* **Challenge**: Copy the lines of the records below with every character unchanged, omitting the pictures.

******************************

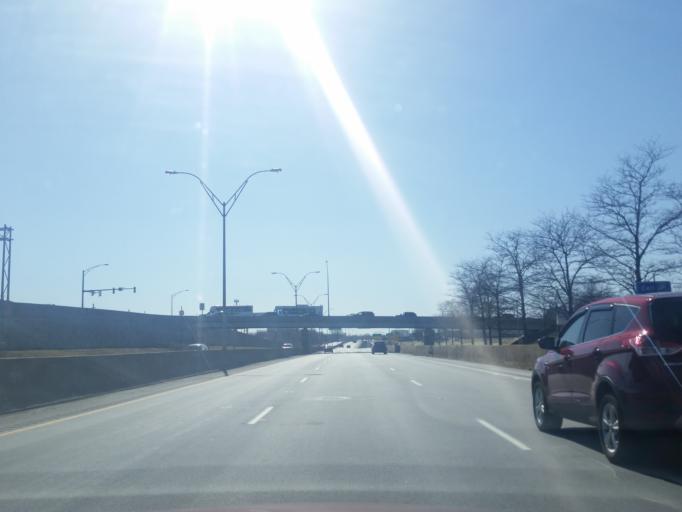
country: US
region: Ohio
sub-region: Cuyahoga County
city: Brook Park
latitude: 41.4088
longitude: -81.8335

******************************

* **Result of the exercise**:
country: US
region: Ohio
sub-region: Cuyahoga County
city: Brook Park
latitude: 41.4088
longitude: -81.8335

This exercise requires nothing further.